-- Task inputs follows --

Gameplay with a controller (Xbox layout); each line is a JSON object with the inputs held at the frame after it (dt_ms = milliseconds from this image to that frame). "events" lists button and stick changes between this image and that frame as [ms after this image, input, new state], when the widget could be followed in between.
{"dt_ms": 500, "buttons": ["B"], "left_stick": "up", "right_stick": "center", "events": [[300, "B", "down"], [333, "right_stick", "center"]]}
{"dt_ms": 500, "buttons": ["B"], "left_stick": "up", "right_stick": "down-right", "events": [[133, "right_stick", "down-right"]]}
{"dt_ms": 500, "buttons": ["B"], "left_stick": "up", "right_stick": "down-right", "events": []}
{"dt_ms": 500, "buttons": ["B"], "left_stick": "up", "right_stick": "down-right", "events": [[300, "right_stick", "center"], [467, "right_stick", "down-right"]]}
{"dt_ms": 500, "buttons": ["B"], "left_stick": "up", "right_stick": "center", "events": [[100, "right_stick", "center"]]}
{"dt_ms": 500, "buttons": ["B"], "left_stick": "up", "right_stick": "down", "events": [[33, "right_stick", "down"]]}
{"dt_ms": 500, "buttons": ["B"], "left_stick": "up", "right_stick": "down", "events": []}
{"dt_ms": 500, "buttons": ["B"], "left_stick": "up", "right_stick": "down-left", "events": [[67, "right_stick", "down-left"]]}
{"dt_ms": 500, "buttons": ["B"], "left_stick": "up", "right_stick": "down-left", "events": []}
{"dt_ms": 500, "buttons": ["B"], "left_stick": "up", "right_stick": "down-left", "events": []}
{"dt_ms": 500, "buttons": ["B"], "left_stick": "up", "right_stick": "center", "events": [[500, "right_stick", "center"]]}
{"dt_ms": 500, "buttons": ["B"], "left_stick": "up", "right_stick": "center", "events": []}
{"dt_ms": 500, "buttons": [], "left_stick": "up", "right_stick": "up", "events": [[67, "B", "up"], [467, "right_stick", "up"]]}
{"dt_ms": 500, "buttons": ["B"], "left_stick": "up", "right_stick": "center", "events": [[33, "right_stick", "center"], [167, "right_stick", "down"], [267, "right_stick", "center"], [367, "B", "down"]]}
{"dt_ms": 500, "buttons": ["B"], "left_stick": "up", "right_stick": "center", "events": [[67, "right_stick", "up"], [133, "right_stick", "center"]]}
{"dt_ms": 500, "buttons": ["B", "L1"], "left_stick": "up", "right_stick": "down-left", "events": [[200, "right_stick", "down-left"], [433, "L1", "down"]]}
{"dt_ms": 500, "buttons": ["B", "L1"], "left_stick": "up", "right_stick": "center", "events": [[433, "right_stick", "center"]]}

-- Task inputs concluded --

▶ **About this task**: Return each line of the data exactly as written above.

▶ **Solved exercise**:
Gameplay with a controller (Xbox layout); each line is a JSON object with the inputs held at the frame after it (dt_ms = milliseconds from this image to that frame). "events" lists button and stick changes between this image and that frame as [ms after this image, input, new state], when the widget could be followed in between.
{"dt_ms": 500, "buttons": ["B"], "left_stick": "up", "right_stick": "center", "events": [[300, "B", "down"], [333, "right_stick", "center"]]}
{"dt_ms": 500, "buttons": ["B"], "left_stick": "up", "right_stick": "down-right", "events": [[133, "right_stick", "down-right"]]}
{"dt_ms": 500, "buttons": ["B"], "left_stick": "up", "right_stick": "down-right", "events": []}
{"dt_ms": 500, "buttons": ["B"], "left_stick": "up", "right_stick": "down-right", "events": [[300, "right_stick", "center"], [467, "right_stick", "down-right"]]}
{"dt_ms": 500, "buttons": ["B"], "left_stick": "up", "right_stick": "center", "events": [[100, "right_stick", "center"]]}
{"dt_ms": 500, "buttons": ["B"], "left_stick": "up", "right_stick": "down", "events": [[33, "right_stick", "down"]]}
{"dt_ms": 500, "buttons": ["B"], "left_stick": "up", "right_stick": "down", "events": []}
{"dt_ms": 500, "buttons": ["B"], "left_stick": "up", "right_stick": "down-left", "events": [[67, "right_stick", "down-left"]]}
{"dt_ms": 500, "buttons": ["B"], "left_stick": "up", "right_stick": "down-left", "events": []}
{"dt_ms": 500, "buttons": ["B"], "left_stick": "up", "right_stick": "down-left", "events": []}
{"dt_ms": 500, "buttons": ["B"], "left_stick": "up", "right_stick": "center", "events": [[500, "right_stick", "center"]]}
{"dt_ms": 500, "buttons": ["B"], "left_stick": "up", "right_stick": "center", "events": []}
{"dt_ms": 500, "buttons": [], "left_stick": "up", "right_stick": "up", "events": [[67, "B", "up"], [467, "right_stick", "up"]]}
{"dt_ms": 500, "buttons": ["B"], "left_stick": "up", "right_stick": "center", "events": [[33, "right_stick", "center"], [167, "right_stick", "down"], [267, "right_stick", "center"], [367, "B", "down"]]}
{"dt_ms": 500, "buttons": ["B"], "left_stick": "up", "right_stick": "center", "events": [[67, "right_stick", "up"], [133, "right_stick", "center"]]}
{"dt_ms": 500, "buttons": ["B", "L1"], "left_stick": "up", "right_stick": "down-left", "events": [[200, "right_stick", "down-left"], [433, "L1", "down"]]}
{"dt_ms": 500, "buttons": ["B", "L1"], "left_stick": "up", "right_stick": "center", "events": [[433, "right_stick", "center"]]}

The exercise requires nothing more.